Party members and some trade union officials demand Labour MPs don’t write for the Sun because it lied about the Hillsborough disaster victims.

The Sun falsely blamed Liverpool supporters for the crush at Hillsborough stadium in 1989, which killed 97 people.

The paper also pushes racism and bigotry against Muslims, migrants, women, trans people, anti-racists, trade unionists and others.


It is widely boycotted in Liverpool, and delegates at last week’s Labour conference called for it to be banned from the venue.

But right wing Labour MPs insist on writing for the Sun almost as a point of principle.

They say it makes Labour electable by appealing to right wing voters.

Keir Starmer’s speech signals decisive break rightwards
Keir Starmer’s speech signals decisive break rightwards
  Read More

And they celebrate the Sun’s support for Tony Blair.

Starmer’s choice to write for the Sun was a deliberate insult to the left—and a betrayal of his leadership campaign promise to refuse interviews. It was also an attempt to appease right wing Labour MPs.

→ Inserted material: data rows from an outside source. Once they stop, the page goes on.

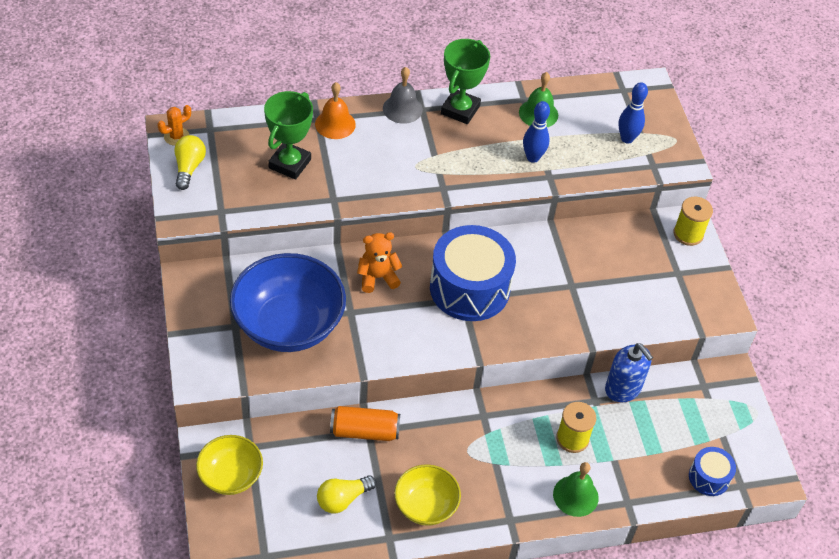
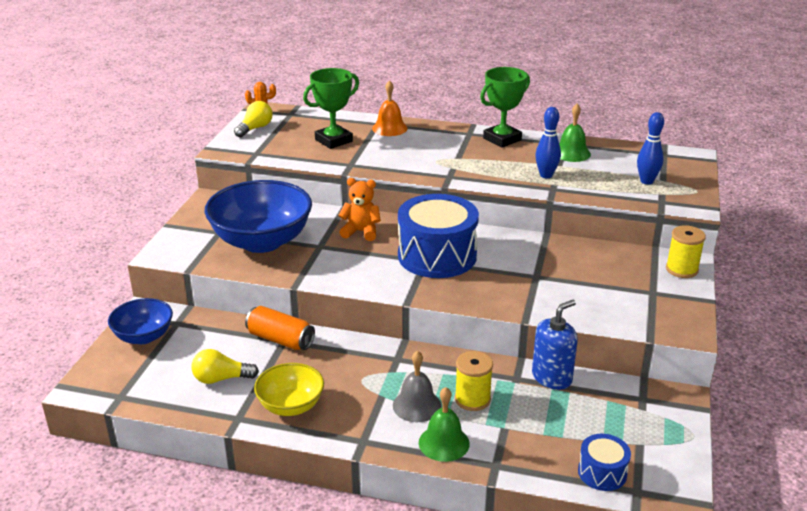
camera: 30 degrees right, 20 degrees down
(230, 476) = (144, 336): yellow bowl -> blue bowl
(402, 109) = (452, 130): grey bell -> grey bell (416, 405)
(623, 389) = (552, 377): blue soap dispenser -> blue soap dispenser turned 120 degrees counterclockwise

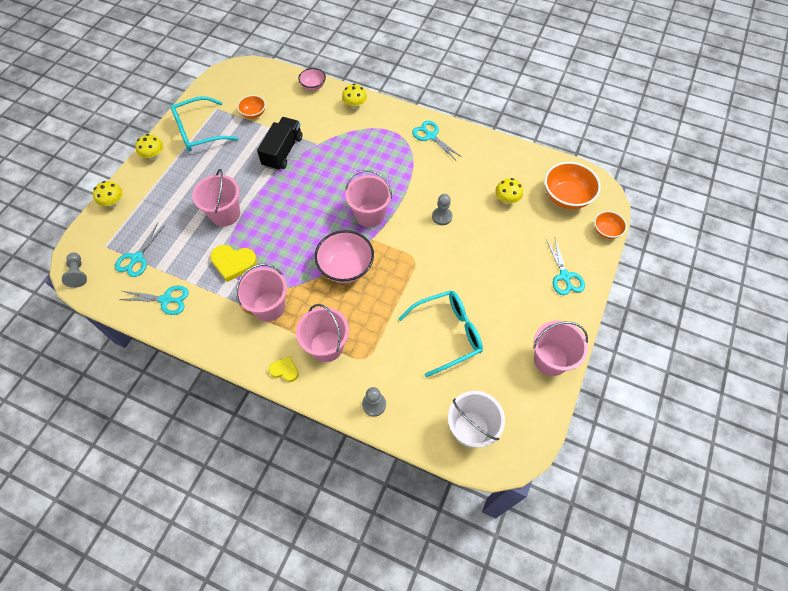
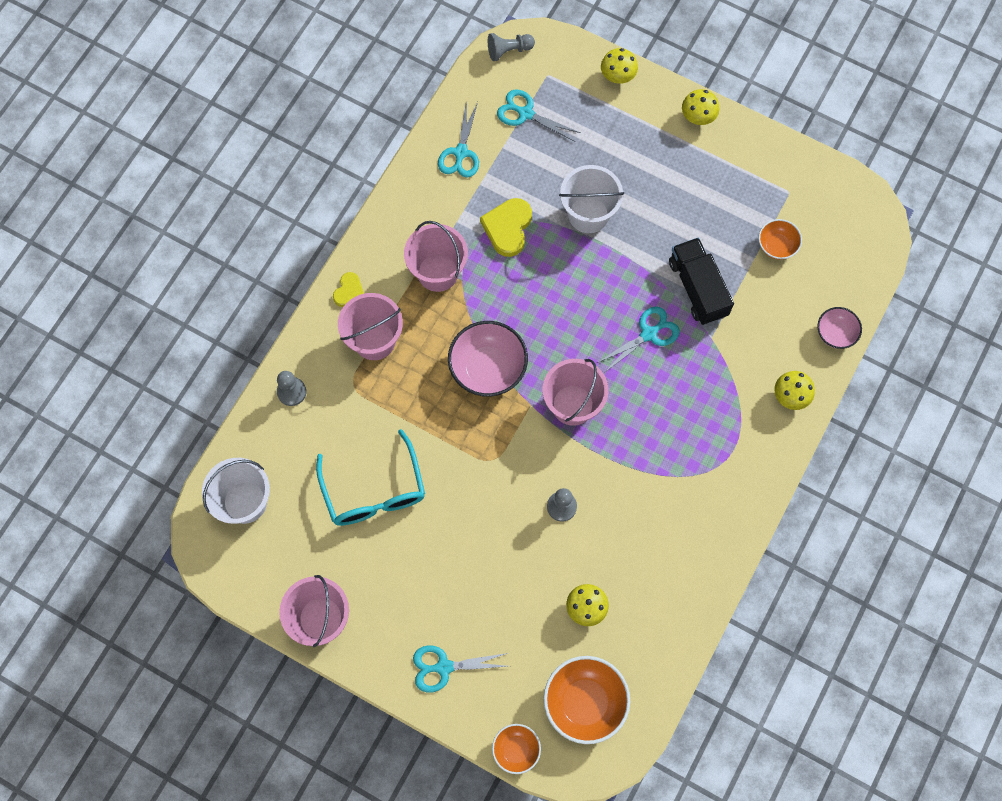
camera: 95 degrees right, 10 degrees up
(199, 131) = (742, 171): turquoise glasses -> none
(225, 214) = (588, 214): pink bucket -> white bucket
(283, 151) = (697, 288): black truck -> black truck turned 135 degrees counterclockwise
(431, 136) = (720, 509): turquoise scissors -> turquoise scissors (648, 334)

They are frustrated that his lurch to the right has not made Labour more popular than the Tories in opinion polls.

Many say the answer is to intensify the party’s war on its left wing activists—and adopt an even more right wing leader.

It comes after Starmer used his Labour conference speech to prove to the media, the bosses and Labour MPs that they should let him remain as leader.

After giving MPs more power in leadership elections, he said, “It has been so important to get our own house in order this week and we have done that.”

He rejected the ­radical promises of spending on new public services or state ownership that bosses and the media had branded unrealistic.

Most symbolically of all, he praised Tony Blair’s government—to huge cheers and a standing ovation from right wing members in the room. Starmer also made a point of demonstrating his support for the cops, the ­military and nationalism.

He tried to mimic Tory home secretary Priti Patel by promising tougher sentences for criminals and a crackdown on “anti-social behaviour.”

And while he had plenty to offer bosses and “British business” he had nothing but platitudes for working class people.

A Labour spokesperson described the speech as to where Starmer “set out what he stands for.”

His speech—and his Sun newspaper article—show that his Labour Party is in the pockets of business and Rupert Murdoch’s media empire.